After this deft lobotomy of weak or wounded brains, Bradstreet concludes "The Prologue" with a modest but confident declaration of her literary hopes. In the final stanza she invokes the world's great writers in lines which themselves fly and flash with the eloquence of her praise. The masters soaring in the heavens may see her lines as "lowly," but she gives no indication that earthbound readers need concur. In comparison to a poet like Du Bartas or a rhetorician like Demosthenes, she is limited but hardly worthless. Her "mean and unrefined ore" highlights their "glist'ring gold" and may, with time, be enhanced by careful polishing.

The most striking image in this paean, however, is surely that of the "thyme or parsley wreath" Bradstreet requests in recognition of her poetry, discounting the traditional bay laurel.

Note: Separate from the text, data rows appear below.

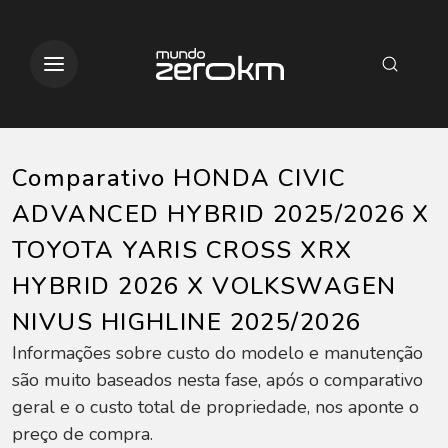
Comparativo HONDA CIVIC
ADVANCED HYBRID 2025/2026 X
TOYOTA YARIS CROSS XRX
HYBRID 2026 X VOLKSWAGEN
NIVUS HIGHLINE 2025/2026
Informações sobre custo do modelo e manutenção
são muito baseados nesta fase, após o comparativo
geral e o custo total de propriedade, nos aponte o
preço de compra.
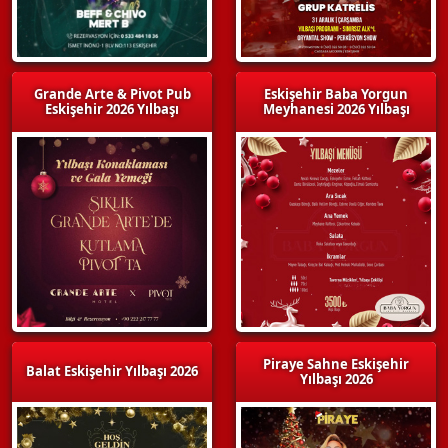
Grande Arte & Pivot Pub
Eskişehir Baba Yorgun
Eskişehir 2026 Yılbaşı
Meyhanesi 2026 Yılbaşı
Piraye Sahne Eskişehir
Balat Eskişehir Yılbaşı 2026
Yılbaşı 2026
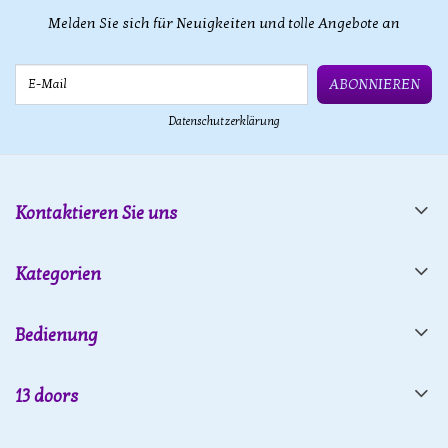
Melden Sie sich für Neuigkeiten und tolle Angebote an
E-Mail
ABONNIEREN
Datenschutzerklärung
Kontaktieren Sie uns
Kategorien
Bedienung
13 doors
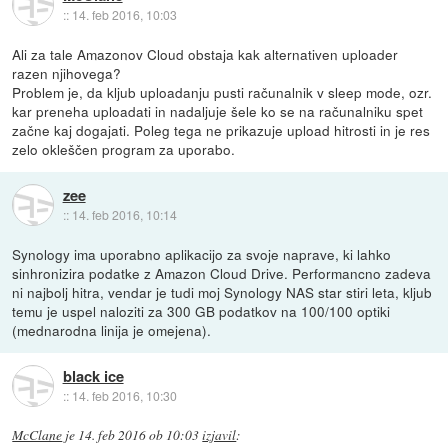
::
14. feb 2016, 10:03
Ali za tale Amazonov Cloud obstaja kak alternativen uploader
razen njihovega?
Problem je, da kljub uploadanju pusti računalnik v sleep mode, ozr.
kar preneha uploadati in nadaljuje šele ko se na računalniku spet
začne kaj dogajati. Poleg tega ne prikazuje upload hitrosti in je res
zelo okleščen program za uporabo.
zee
::
14. feb 2016, 10:14
Synology ima uporabno aplikacijo za svoje naprave, ki lahko
sinhronizira podatke z Amazon Cloud Drive. Performancno zadeva
ni najbolj hitra, vendar je tudi moj Synology NAS star stiri leta, kljub
temu je uspel naloziti za 300 GB podatkov na 100/100 optiki
(mednarodna linija je omejena).
black ice
::
14. feb 2016, 10:30
McClane
je
14. feb 2016 ob 10:03
izjavil
:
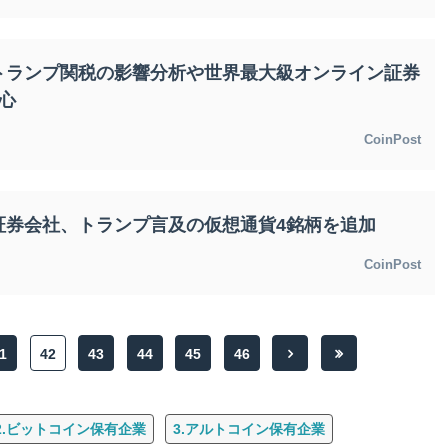
トランプ関税の影響分析や世界最大級オンライン証券
心
CoinPost
証券会社、トランプ言及の仮想通貨4銘柄を追加
CoinPost
1
42
43
44
45
46
2.ビットコイン保有企業
3.アルトコイン保有企業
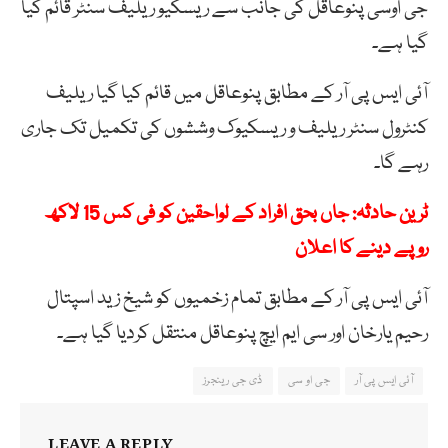
جی اوسی پنوعاقل کی جانب سے ریسکیو ریلیف سنٹر قائم کیا
گیا ہے۔
آئی ایس پی آر کے مطابق پنوعاقل میں قائم کیا گیا ریلیف
کنٹرول سنٹر ریلیف و ریسکیوک وششوں کی تکمیل تک جاری
رہے گا۔
ٹرین حادثہ: جاں بحق افراد کے لواحقین کو فی کس 15 لاکھ
روپے دینے کا اعلان
آئی ایس پی آر کے مطابق تمام زخمیوں کو شیخ زید اسپتال
رحیم یارخان اور سی ایم ایچ پنوعاقل منتقل کردیا گیا ہے۔
آئی ایس پی آر
جی او سی
ڈی جی رینجرز
LEAVE A REPLY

It seems a humble request: substitution of a kitchen herb for richer foliage. Bay leaves are also herbs, however, and there are cooks who plunge all three in the same aromatic pot. As far as honor goes, there may be less distinction here than the phrasing suggests. Elizabeth Wade White points out that thyme symbolized vitality and courage for the Greeks and that they sometimes honored athletes or dead heroes with the "fadeless foilage" of parsley wreaths. Even more familiar was the mythical background of the laurel as a symbol of poetry. In his verses "Upon Mrs. Anne Bradstreet Her Poems, Etc." prefaced to The Tenth Muse, John Rogers commended the Puritan poet for her avoidance of the wantonly lascivious topics provided by classical literature, specifically mentioning "How sage Apollo, Daphne hot pursues." C.B., in his introductory quatrain, wrote: "I cannot wonder at Apollo now, / That he with female laurel crowned his brow." The laurel crown commemorated Daphne, who was protectively transformed in her flight from lusty Apollo; so the bay leaves provided a female crown for male poets. The modesty that kept Anne Bradstreet from claiming such an honor, then, may have been more nearly allied to chastity than to humility. She may have felt sensitive to the mythic presentation of woman as simultaneously the object and victim of the god of poetry and the sign of glory for his disciples. It is clear, at any rate, that the concluding stanza expresses personal self-assurance as a poet, and the reader who has followed the stylistic, rhetorical, and logical devices by which she guides "The Prologue" from acknowledgment of her defects to assertion of her triumph is likely to accept the claim. Like Emily Dickinson, who contrasted "Carbon in the Coal" with "Carbon in the Gem" as queenly ornaments, Anne Bradstreet contrived to sound meek and vulnerable, even in the act of choosing among crowns.